Against the background of perpetual contracts becoming a mainstream trading tool, Mixin is exploring a different development direction by lowering barriers, enhancing social and privacy attributes.
The platform does not only view transactions as execution actions but positions them as a networked activity: transactions have social attributes, strategies can be shared, and relationships between individuals also become part of the financial system.
Mixin's design is based on a user-initiated, user-controlled model. The platform neither custodies assets nor executes transactions on behalf of users.
This model aligns with a statement issued by the U.S. Securities and Exchange Commission (SEC) on April 13, 2026, titled "Staff Statement on Whether Partial User Interface Used in Preparing Cryptocurrency Securities Transactions May Require Broker-Dealer Registration."
The statement indicates that, under the premise where transactions are entirely initiated and controlled by users, non-custodial service providers that offer neutral interfaces may not need to register as broker-dealers or exchanges.
Mixin is a decentralized, self-custodial privacy wallet designed to provide secure and efficient digital asset management services.

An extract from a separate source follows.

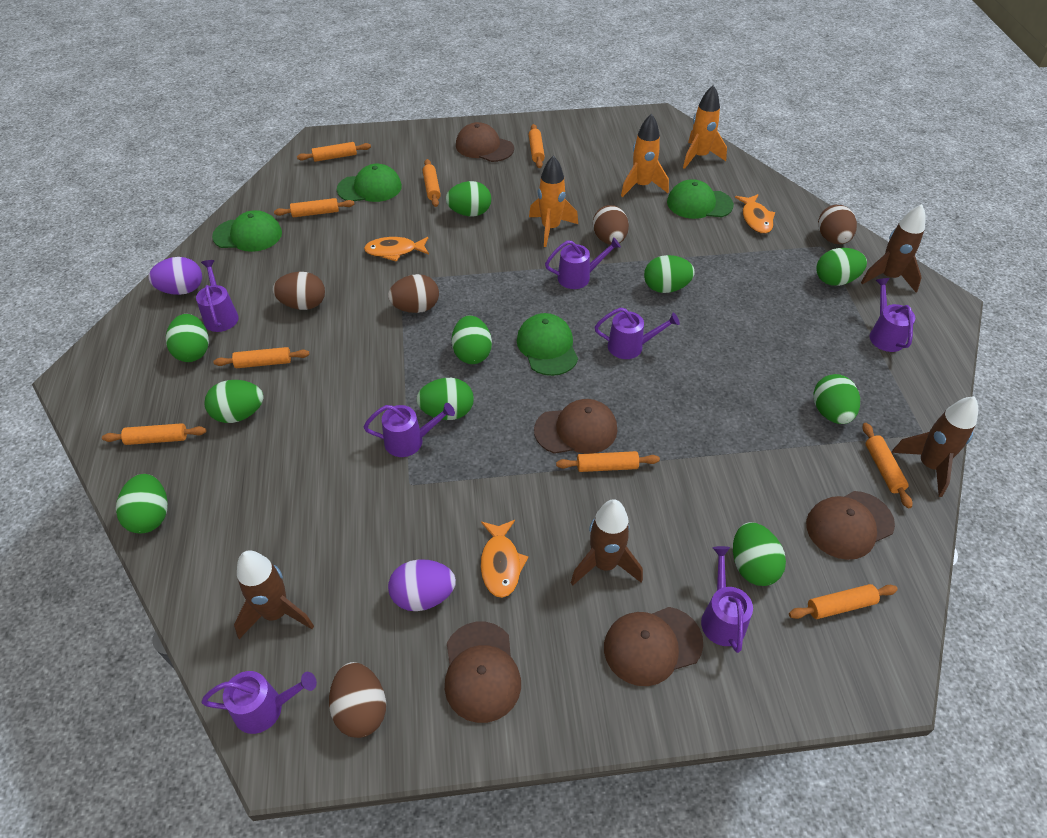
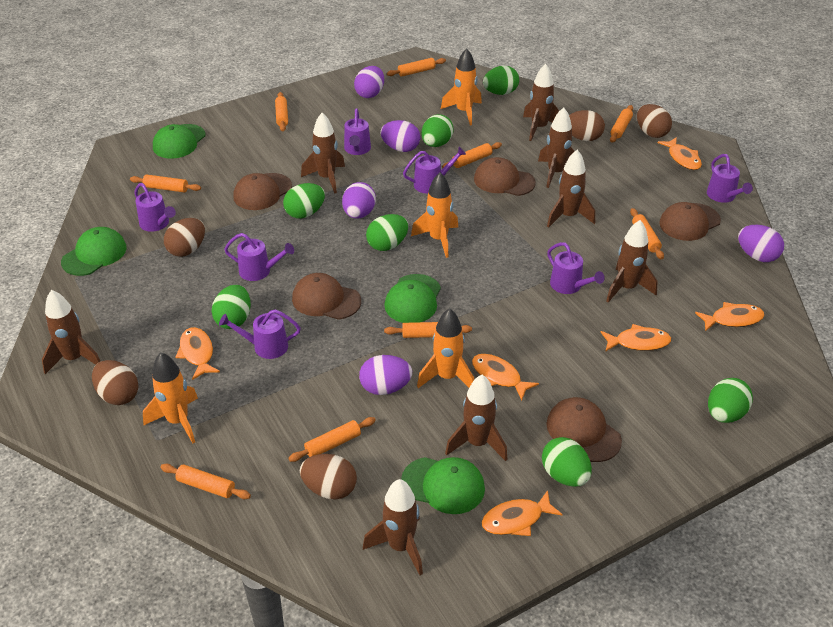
brown rocket: [234,550,314,639] [571,499,643,585] [861,204,926,292] [891,396,978,497] = 4 -> [42,290,101,374] [301,113,345,194] [363,479,423,576] [445,375,507,461] [523,64,559,141] [538,107,575,188] [547,150,595,228] [606,220,658,302] = 8
green egg: [116,474,168,533] [166,314,209,362] [204,380,263,423] [416,378,474,420] [446,181,491,216] [452,315,492,364] [644,255,695,293] [733,522,786,586] [813,374,860,424] [816,248,867,286] = 10 -> [211,285,251,329] [283,183,325,219] [366,214,408,251] [421,114,454,147] [483,66,519,95] [542,437,592,487] [708,378,753,423] = 7
orange fish: [364,237,429,262] [480,520,528,598] [735,194,775,234] = 3 -> [175,327,220,380] [472,354,539,401] [482,490,563,536] [601,324,671,352] [658,137,702,170] [695,302,765,332] = 6
orange rocket: [529,156,578,247] [621,114,669,197] [683,85,727,169] = 3 -> [143,353,198,443] [411,172,458,258] [417,308,474,388] [441,48,482,125] = 4
purple egg: [149,257,202,295] [388,559,456,611] = 2 -> [342,182,376,218] [354,66,384,98] [359,355,412,395] [380,120,420,152] [738,225,784,262] = 5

Its core capabilities include:
· Aggregation: integrating multi-chain assets and routing between different transaction paths to simplify user operations
· High liquidity access: connecting to various liquidity sources, including decentralized protocols and external markets
· Decentralization: achieving full user control over assets without relying on custodial intermediaries
· Privacy protection: safeguarding assets and data through MPC, CryptoNote, and end-to-end encrypted communication
Mixin has been in operation for over 8 years, supporting over 40 blockchains and more than 10,000 assets, with a global user base exceeding 10 million and an on-chain self-custodied asset scale of over $1 billion.